BEGIN PROVIDED PASSAGE

Where Credentials Meet Reality: Lessons From Combining Formal Training With Real-World Program Management
A Master's degree and PMP give you the frameworks. Experience teaches you when to use them — and when to set them aside. Here's what I've learned from combining both.
Margaret Ton
February 3, 2026 · 4 min read
The Power of Both
I've managed programs at Fortune 500 aerospace, enterprise technology, and international aviation companies — spanning aerospace, aviation, AI, and enterprise technology. Over $100M in delivered portfolio value across the US, Europe, Asia, and the UAE, with a 100% on-time delivery record.
That track record didn't come from credentials alone. And it didn't come from experience alone. It came from combining both.
My Master's in Project Management from George Washington University gave me the frameworks: Earned Value Management, critical path methodology, risk quantification, stakeholder analysis. My PMP certification gave me a shared language with program managers across industries and geographies.
But frameworks only take you so far. The real test is knowing when to apply them, when to adapt them, and when the situation demands something no methodology anticipated.

END PROVIDED PASSAGE

**TASK LIST**
a. From the article on program management, list every framework that the Master's degree is said to have provided.
b. Answer these from the article on program management:
(i) Which university awarded the Master's in Project Management?
(ii) What on-time delivery record is claimed?
(iii) What did the PMP certification provide?
c. Repeat the part of the article on program management starting with "That track record" and going on through "no methodology anticipated.".

BEGIN DATA EXCERPTS

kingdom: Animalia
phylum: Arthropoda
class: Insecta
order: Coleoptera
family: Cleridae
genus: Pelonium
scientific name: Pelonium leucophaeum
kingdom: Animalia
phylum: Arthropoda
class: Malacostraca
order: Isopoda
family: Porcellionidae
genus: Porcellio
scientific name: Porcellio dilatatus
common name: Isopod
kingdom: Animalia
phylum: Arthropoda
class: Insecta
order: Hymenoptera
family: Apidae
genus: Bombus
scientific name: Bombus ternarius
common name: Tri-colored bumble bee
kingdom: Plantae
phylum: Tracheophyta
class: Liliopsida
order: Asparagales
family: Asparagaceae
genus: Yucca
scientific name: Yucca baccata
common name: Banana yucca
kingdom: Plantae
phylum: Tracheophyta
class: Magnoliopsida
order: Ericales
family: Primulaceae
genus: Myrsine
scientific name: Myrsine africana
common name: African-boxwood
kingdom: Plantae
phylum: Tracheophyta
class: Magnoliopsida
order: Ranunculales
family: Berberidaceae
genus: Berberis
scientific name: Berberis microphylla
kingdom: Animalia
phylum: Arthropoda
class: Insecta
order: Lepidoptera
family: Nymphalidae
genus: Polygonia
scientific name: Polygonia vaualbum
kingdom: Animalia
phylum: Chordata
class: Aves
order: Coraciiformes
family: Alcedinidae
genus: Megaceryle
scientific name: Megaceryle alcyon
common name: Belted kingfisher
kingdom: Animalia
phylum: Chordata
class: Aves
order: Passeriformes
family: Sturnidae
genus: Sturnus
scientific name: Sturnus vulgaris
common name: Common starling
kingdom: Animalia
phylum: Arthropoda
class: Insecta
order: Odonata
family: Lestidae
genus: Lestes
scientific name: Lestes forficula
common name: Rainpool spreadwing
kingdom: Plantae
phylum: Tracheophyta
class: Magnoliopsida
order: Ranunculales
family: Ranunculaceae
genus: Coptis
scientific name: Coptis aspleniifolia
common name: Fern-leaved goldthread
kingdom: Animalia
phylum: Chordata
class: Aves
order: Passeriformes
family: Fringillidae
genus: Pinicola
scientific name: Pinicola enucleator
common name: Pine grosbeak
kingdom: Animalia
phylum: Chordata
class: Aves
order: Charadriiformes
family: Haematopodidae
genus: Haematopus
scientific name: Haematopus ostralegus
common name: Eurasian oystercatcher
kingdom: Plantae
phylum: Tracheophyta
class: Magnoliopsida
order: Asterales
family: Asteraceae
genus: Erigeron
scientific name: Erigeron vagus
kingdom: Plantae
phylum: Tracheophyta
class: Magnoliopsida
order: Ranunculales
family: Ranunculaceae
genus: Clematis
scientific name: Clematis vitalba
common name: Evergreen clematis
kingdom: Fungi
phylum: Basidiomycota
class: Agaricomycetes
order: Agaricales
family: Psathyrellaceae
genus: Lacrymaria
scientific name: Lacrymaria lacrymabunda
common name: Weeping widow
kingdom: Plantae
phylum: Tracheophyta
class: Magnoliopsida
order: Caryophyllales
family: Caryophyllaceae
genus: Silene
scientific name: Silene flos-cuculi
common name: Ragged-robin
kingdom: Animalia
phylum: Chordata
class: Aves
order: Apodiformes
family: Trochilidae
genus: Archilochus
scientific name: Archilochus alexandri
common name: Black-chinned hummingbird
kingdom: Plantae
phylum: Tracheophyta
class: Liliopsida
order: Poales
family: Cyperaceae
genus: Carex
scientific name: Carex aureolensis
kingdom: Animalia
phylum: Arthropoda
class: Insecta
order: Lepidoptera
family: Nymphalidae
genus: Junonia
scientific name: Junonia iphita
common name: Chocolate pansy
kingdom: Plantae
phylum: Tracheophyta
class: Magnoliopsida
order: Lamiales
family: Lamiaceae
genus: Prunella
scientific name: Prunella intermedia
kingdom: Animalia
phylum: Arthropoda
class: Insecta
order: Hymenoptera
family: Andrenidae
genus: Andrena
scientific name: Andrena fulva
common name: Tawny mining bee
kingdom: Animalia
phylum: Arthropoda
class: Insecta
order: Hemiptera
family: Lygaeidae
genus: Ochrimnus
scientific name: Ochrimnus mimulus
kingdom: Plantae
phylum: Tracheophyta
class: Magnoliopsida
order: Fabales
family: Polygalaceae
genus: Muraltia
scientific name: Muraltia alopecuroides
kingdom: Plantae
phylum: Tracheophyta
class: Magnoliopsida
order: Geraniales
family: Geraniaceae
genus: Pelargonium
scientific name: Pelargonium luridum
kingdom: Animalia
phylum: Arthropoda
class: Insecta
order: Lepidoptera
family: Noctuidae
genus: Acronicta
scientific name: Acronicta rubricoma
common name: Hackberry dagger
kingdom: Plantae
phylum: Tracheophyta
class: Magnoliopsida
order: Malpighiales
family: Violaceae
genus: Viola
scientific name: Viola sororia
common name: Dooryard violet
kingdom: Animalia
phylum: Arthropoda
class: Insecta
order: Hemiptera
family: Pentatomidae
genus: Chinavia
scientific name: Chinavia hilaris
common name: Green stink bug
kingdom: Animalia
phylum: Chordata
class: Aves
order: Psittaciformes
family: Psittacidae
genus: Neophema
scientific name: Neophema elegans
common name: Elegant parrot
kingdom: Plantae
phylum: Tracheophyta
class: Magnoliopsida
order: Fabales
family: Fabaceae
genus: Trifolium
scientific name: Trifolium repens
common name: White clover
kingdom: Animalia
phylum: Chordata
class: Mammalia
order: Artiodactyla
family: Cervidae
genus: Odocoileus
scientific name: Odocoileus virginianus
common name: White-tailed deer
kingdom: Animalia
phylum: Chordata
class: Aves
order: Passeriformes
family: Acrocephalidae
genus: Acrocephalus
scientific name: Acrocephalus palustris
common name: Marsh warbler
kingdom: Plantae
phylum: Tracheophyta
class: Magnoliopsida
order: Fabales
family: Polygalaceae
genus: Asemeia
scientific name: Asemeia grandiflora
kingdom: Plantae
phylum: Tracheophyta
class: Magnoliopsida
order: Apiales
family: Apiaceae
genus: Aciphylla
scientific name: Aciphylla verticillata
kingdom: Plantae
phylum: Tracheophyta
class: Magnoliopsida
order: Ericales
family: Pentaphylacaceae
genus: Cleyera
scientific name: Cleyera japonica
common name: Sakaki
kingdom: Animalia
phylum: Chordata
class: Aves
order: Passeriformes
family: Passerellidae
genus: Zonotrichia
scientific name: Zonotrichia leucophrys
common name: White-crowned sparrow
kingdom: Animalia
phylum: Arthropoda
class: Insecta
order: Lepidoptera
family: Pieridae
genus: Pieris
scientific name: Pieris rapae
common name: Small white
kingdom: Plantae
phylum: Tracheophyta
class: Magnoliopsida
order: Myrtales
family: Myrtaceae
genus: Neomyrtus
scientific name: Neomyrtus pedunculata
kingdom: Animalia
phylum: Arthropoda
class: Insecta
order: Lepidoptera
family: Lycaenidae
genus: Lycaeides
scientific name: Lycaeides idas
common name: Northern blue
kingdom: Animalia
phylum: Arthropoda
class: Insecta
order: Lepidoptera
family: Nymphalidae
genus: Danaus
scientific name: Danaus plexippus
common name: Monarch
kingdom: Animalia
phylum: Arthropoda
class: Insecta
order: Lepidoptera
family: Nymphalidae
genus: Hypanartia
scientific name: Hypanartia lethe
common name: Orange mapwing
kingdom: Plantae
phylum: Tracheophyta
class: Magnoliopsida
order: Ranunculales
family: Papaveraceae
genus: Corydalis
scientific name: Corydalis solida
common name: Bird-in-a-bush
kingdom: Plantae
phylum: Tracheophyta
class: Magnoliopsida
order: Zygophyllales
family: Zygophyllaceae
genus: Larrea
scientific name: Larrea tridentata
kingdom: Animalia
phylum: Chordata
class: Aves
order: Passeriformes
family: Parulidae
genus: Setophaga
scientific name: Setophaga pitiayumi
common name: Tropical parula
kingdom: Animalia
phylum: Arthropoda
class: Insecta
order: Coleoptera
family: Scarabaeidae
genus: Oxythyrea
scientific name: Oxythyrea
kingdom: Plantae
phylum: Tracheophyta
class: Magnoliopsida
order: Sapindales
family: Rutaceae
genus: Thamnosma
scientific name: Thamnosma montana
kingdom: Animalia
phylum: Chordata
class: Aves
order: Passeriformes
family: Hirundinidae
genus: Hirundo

END DATA EXCERPTS

**SOLUTIONS FOR EACH TASK**
a. Earned Value Management, critical path methodology, risk quantification, stakeholder analysis

b.
(i) George Washington University
(ii) A 100% on-time delivery record
(iii) A shared language with program managers across industries and geographies

c.
That track record didn't come from credentials alone. And it didn't come from experience alone. It came from combining both.
My Master's in Project Management from George Washington University gave me the frameworks: Earned Value Management, critical path methodology, risk quantification, stakeholder analysis. My PMP certification gave me a shared language with program managers across industries and geographies.
But frameworks only take you so far. The real test is knowing when to apply them, when to adapt them, and when the situation demands something no methodology anticipated.